GIVEN DATA below:
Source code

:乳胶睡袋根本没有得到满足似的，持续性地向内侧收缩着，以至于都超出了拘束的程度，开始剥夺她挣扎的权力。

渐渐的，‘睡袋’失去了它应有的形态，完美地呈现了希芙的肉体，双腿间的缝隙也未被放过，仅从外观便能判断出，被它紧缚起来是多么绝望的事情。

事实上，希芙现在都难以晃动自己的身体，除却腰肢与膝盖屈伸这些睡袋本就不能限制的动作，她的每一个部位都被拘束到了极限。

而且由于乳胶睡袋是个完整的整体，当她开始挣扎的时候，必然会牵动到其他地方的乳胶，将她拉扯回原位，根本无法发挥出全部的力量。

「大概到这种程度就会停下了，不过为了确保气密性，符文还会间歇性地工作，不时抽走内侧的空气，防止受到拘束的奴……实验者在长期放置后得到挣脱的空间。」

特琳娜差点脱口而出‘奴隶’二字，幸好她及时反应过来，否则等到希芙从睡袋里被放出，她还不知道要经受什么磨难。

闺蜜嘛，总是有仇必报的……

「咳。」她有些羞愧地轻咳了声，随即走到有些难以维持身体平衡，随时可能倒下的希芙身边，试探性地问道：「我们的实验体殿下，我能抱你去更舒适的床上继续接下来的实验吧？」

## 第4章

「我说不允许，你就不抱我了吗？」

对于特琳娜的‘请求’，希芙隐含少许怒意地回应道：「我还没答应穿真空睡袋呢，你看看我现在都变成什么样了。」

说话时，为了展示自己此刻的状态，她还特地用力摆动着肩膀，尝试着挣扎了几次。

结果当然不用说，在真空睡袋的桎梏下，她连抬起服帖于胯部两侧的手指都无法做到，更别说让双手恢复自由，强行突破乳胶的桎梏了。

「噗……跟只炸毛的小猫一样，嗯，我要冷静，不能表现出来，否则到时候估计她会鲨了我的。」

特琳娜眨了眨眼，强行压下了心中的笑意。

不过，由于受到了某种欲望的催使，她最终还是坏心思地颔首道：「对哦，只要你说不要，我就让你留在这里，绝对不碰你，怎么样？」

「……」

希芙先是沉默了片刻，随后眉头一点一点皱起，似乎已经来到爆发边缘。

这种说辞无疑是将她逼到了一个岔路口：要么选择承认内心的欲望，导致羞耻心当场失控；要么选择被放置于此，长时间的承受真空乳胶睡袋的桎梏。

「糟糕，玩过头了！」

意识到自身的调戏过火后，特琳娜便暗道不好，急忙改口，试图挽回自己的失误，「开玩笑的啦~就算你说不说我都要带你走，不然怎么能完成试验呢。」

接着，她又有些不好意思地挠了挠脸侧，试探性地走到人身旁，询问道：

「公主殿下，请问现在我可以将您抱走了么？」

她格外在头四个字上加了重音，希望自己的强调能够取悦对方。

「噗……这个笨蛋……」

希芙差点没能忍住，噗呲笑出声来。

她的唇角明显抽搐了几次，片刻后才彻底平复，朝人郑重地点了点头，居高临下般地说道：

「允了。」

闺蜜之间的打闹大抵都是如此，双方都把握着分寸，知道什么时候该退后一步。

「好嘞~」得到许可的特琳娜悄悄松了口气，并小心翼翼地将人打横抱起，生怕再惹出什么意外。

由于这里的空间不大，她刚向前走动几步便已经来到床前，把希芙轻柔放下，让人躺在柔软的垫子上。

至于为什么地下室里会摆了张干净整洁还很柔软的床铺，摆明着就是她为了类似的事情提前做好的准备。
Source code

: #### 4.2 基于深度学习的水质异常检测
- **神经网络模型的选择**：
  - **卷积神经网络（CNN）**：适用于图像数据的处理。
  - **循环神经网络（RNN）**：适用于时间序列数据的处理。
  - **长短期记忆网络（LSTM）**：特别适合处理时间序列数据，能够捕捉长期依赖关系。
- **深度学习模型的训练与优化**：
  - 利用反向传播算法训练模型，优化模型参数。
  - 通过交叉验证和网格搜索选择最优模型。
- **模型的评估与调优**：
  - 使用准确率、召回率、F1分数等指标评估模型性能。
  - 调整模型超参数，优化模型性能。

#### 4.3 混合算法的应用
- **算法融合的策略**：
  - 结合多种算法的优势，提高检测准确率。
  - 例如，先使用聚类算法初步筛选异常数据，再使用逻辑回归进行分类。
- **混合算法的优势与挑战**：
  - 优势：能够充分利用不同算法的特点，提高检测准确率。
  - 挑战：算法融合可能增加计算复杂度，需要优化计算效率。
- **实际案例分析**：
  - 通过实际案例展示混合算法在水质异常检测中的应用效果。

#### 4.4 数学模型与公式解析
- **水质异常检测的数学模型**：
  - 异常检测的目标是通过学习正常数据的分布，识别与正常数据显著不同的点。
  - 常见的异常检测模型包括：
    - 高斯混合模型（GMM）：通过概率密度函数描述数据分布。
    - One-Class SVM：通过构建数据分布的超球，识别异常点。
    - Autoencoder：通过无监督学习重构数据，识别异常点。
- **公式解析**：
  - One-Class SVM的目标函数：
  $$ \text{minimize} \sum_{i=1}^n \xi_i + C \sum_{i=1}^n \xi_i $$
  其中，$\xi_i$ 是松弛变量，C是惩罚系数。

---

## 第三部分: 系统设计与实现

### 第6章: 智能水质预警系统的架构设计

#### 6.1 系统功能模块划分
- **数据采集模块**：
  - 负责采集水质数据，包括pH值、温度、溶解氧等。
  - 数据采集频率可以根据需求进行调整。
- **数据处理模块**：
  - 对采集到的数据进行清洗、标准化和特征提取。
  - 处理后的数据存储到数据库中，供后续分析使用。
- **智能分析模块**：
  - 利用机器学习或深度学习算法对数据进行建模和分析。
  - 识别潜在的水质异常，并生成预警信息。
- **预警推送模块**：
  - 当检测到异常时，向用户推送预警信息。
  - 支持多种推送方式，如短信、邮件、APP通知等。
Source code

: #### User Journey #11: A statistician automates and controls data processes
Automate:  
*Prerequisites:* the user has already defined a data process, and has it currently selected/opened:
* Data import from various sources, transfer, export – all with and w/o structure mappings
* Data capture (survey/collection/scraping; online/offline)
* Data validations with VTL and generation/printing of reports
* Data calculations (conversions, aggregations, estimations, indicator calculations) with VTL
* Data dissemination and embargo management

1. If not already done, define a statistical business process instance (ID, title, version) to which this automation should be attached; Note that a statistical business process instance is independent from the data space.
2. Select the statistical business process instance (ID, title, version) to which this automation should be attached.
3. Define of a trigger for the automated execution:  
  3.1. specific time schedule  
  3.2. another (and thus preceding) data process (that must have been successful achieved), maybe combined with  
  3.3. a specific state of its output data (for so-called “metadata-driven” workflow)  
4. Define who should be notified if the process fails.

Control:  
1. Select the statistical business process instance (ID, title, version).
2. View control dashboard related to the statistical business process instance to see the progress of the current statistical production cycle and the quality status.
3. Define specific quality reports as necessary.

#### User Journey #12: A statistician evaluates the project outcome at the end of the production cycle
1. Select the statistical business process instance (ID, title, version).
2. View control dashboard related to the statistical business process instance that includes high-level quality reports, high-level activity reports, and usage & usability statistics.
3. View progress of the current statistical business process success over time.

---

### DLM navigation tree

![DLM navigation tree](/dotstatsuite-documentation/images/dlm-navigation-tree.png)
End of GIVEN DATA.
== WORK ORDER ==
Rename "control dashboard" to "monitoring dashboard" throughout all the records above, and give the lines again with nothing else changed.

== RESULT OF THE EXERCISE ==
Source code

:乳胶睡袋根本没有得到满足似的，持续性地向内侧收缩着，以至于都超出了拘束的程度，开始剥夺她挣扎的权力。

渐渐的，‘睡袋’失去了它应有的形态，完美地呈现了希芙的肉体，双腿间的缝隙也未被放过，仅从外观便能判断出，被它紧缚起来是多么绝望的事情。

事实上，希芙现在都难以晃动自己的身体，除却腰肢与膝盖屈伸这些睡袋本就不能限制的动作，她的每一个部位都被拘束到了极限。

而且由于乳胶睡袋是个完整的整体，当她开始挣扎的时候，必然会牵动到其他地方的乳胶，将她拉扯回原位，根本无法发挥出全部的力量。

「大概到这种程度就会停下了，不过为了确保气密性，符文还会间歇性地工作，不时抽走内侧的空气，防止受到拘束的奴……实验者在长期放置后得到挣脱的空间。」

特琳娜差点脱口而出‘奴隶’二字，幸好她及时反应过来，否则等到希芙从睡袋里被放出，她还不知道要经受什么磨难。

闺蜜嘛，总是有仇必报的……

「咳。」她有些羞愧地轻咳了声，随即走到有些难以维持身体平衡，随时可能倒下的希芙身边，试探性地问道：「我们的实验体殿下，我能抱你去更舒适的床上继续接下来的实验吧？」

## 第4章

「我说不允许，你就不抱我了吗？」

对于特琳娜的‘请求’，希芙隐含少许怒意地回应道：「我还没答应穿真空睡袋呢，你看看我现在都变成什么样了。」

说话时，为了展示自己此刻的状态，她还特地用力摆动着肩膀，尝试着挣扎了几次。

结果当然不用说，在真空睡袋的桎梏下，她连抬起服帖于胯部两侧的手指都无法做到，更别说让双手恢复自由，强行突破乳胶的桎梏了。

「噗……跟只炸毛的小猫一样，嗯，我要冷静，不能表现出来，否则到时候估计她会鲨了我的。」

特琳娜眨了眨眼，强行压下了心中的笑意。

不过，由于受到了某种欲望的催使，她最终还是坏心思地颔首道：「对哦，只要你说不要，我就让你留在这里，绝对不碰你，怎么样？」

「……」

希芙先是沉默了片刻，随后眉头一点一点皱起，似乎已经来到爆发边缘。

这种说辞无疑是将她逼到了一个岔路口：要么选择承认内心的欲望，导致羞耻心当场失控；要么选择被放置于此，长时间的承受真空乳胶睡袋的桎梏。

「糟糕，玩过头了！」

意识到自身的调戏过火后，特琳娜便暗道不好，急忙改口，试图挽回自己的失误，「开玩笑的啦~就算你说不说我都要带你走，不然怎么能完成试验呢。」

接着，她又有些不好意思地挠了挠脸侧，试探性地走到人身旁，询问道：

「公主殿下，请问现在我可以将您抱走了么？」

她格外在头四个字上加了重音，希望自己的强调能够取悦对方。

「噗……这个笨蛋……」

希芙差点没能忍住，噗呲笑出声来。

她的唇角明显抽搐了几次，片刻后才彻底平复，朝人郑重地点了点头，居高临下般地说道：

「允了。」

闺蜜之间的打闹大抵都是如此，双方都把握着分寸，知道什么时候该退后一步。

「好嘞~」得到许可的特琳娜悄悄松了口气，并小心翼翼地将人打横抱起，生怕再惹出什么意外。

由于这里的空间不大，她刚向前走动几步便已经来到床前，把希芙轻柔放下，让人躺在柔软的垫子上。

至于为什么地下室里会摆了张干净整洁还很柔软的床铺，摆明着就是她为了类似的事情提前做好的准备。
Source code

: #### 4.2 基于深度学习的水质异常检测
- **神经网络模型的选择**：
  - **卷积神经网络（CNN）**：适用于图像数据的处理。
  - **循环神经网络（RNN）**：适用于时间序列数据的处理。
  - **长短期记忆网络（LSTM）**：特别适合处理时间序列数据，能够捕捉长期依赖关系。
- **深度学习模型的训练与优化**：
  - 利用反向传播算法训练模型，优化模型参数。
  - 通过交叉验证和网格搜索选择最优模型。
- **模型的评估与调优**：
  - 使用准确率、召回率、F1分数等指标评估模型性能。
  - 调整模型超参数，优化模型性能。

#### 4.3 混合算法的应用
- **算法融合的策略**：
  - 结合多种算法的优势，提高检测准确率。
  - 例如，先使用聚类算法初步筛选异常数据，再使用逻辑回归进行分类。
- **混合算法的优势与挑战**：
  - 优势：能够充分利用不同算法的特点，提高检测准确率。
  - 挑战：算法融合可能增加计算复杂度，需要优化计算效率。
- **实际案例分析**：
  - 通过实际案例展示混合算法在水质异常检测中的应用效果。

#### 4.4 数学模型与公式解析
- **水质异常检测的数学模型**：
  - 异常检测的目标是通过学习正常数据的分布，识别与正常数据显著不同的点。
  - 常见的异常检测模型包括：
    - 高斯混合模型（GMM）：通过概率密度函数描述数据分布。
    - One-Class SVM：通过构建数据分布的超球，识别异常点。
    - Autoencoder：通过无监督学习重构数据，识别异常点。
- **公式解析**：
  - One-Class SVM的目标函数：
  $$ \text{minimize} \sum_{i=1}^n \xi_i + C \sum_{i=1}^n \xi_i $$
  其中，$\xi_i$ 是松弛变量，C是惩罚系数。

---

## 第三部分: 系统设计与实现

### 第6章: 智能水质预警系统的架构设计

#### 6.1 系统功能模块划分
- **数据采集模块**：
  - 负责采集水质数据，包括pH值、温度、溶解氧等。
  - 数据采集频率可以根据需求进行调整。
- **数据处理模块**：
  - 对采集到的数据进行清洗、标准化和特征提取。
  - 处理后的数据存储到数据库中，供后续分析使用。
- **智能分析模块**：
  - 利用机器学习或深度学习算法对数据进行建模和分析。
  - 识别潜在的水质异常，并生成预警信息。
- **预警推送模块**：
  - 当检测到异常时，向用户推送预警信息。
  - 支持多种推送方式，如短信、邮件、APP通知等。
Source code

: #### User Journey #11: A statistician automates and controls data processes
Automate:  
*Prerequisites:* the user has already defined a data process, and has it currently selected/opened:
* Data import from various sources, transfer, export – all with and w/o structure mappings
* Data capture (survey/collection/scraping; online/offline)
* Data validations with VTL and generation/printing of reports
* Data calculations (conversions, aggregations, estimations, indicator calculations) with VTL
* Data dissemination and embargo management

1. If not already done, define a statistical business process instance (ID, title, version) to which this automation should be attached; Note that a statistical business process instance is independent from the data space.
2. Select the statistical business process instance (ID, title, version) to which this automation should be attached.
3. Define of a trigger for the automated execution:  
  3.1. specific time schedule  
  3.2. another (and thus preceding) data process (that must have been successful achieved), maybe combined with  
  3.3. a specific state of its output data (for so-called “metadata-driven” workflow)  
4. Define who should be notified if the process fails.

Control:  
1. Select the statistical business process instance (ID, title, version).
2. View monitoring dashboard related to the statistical business process instance to see the progress of the current statistical production cycle and the quality status.
3. Define specific quality reports as necessary.

#### User Journey #12: A statistician evaluates the project outcome at the end of the production cycle
1. Select the statistical business process instance (ID, title, version).
2. View monitoring dashboard related to the statistical business process instance that includes high-level quality reports, high-level activity reports, and usage & usability statistics.
3. View progress of the current statistical business process success over time.

---

### DLM navigation tree

![DLM navigation tree](/dotstatsuite-documentation/images/dlm-navigation-tree.png)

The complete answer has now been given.